# Riparium plant-Rex Begonia



## EdwardN (Nov 7, 2008)

If it grows fast - pinch it. And again ...


----------



## Hoppy (Dec 24, 2005)

EdwardN said:


> If it grows fast - pinch it. And again ...


Yes, that is what will be needed. And, begonia cuttings are very easy to root, so I may have 100 plants by next winter:icon_mrgr


----------



## Hoppy (Dec 24, 2005)

I have now tried two more begonias. One was a begonia Semperflorens, which didn't work at all. It just slowly died, two planters with it both died. This is commonly called wax begonia, and it clearly isn't a good riparium plant. The second one I'm trying is another Rex begonia, which I think is going to be another success. So, I'm changing the title of this thread to "Rex Begonia".
















The first is my original Rex begonia, and the second is the last one I bought.


----------



## EdwardN (Nov 7, 2008)

Hoppy, Begonia rex grows best in a rather moderate temperatures, so please take this under consideration.

I would look for Begonias for tropical climate and start from there.
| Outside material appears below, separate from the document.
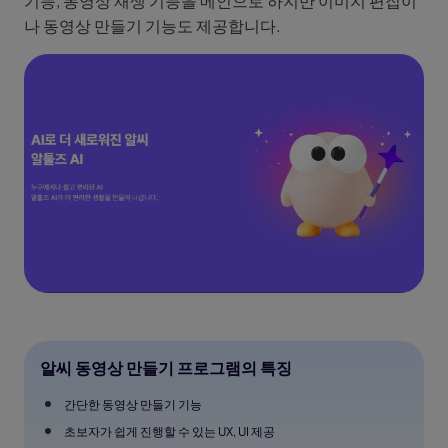
기능, 동영상 재생 기능을 메인으로 하지만 이미지 편집이
나 동영상 만들기 기능도 제공합니다.
알씨 동영상 만들기 프로그램의 특징
간단한 동영상 만들기 기능
초보자가 쉽게 진행할 수 있는 UX, UI 제공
There are small growing plants and epiphytic ones as well as terrestial and monsters at that....

There are also a couple of Begonias of a succulent type, but both are rather of a shrubbery type and hardly suitable for a situation with elevated temperatures and moisture level.

Are you sure that you don't need a spacious greenhouse for all your trials?:icon_wink


----------



## Hoppy (Dec 24, 2005)

EdwardN said:


> Hoppy,
> 
> Are you sure that you don't need a spacious greenhouse for all your trials?:icon_wink


Of course I do, but my condo association frowns on members building greenhouses on their decks:biggrin:


----------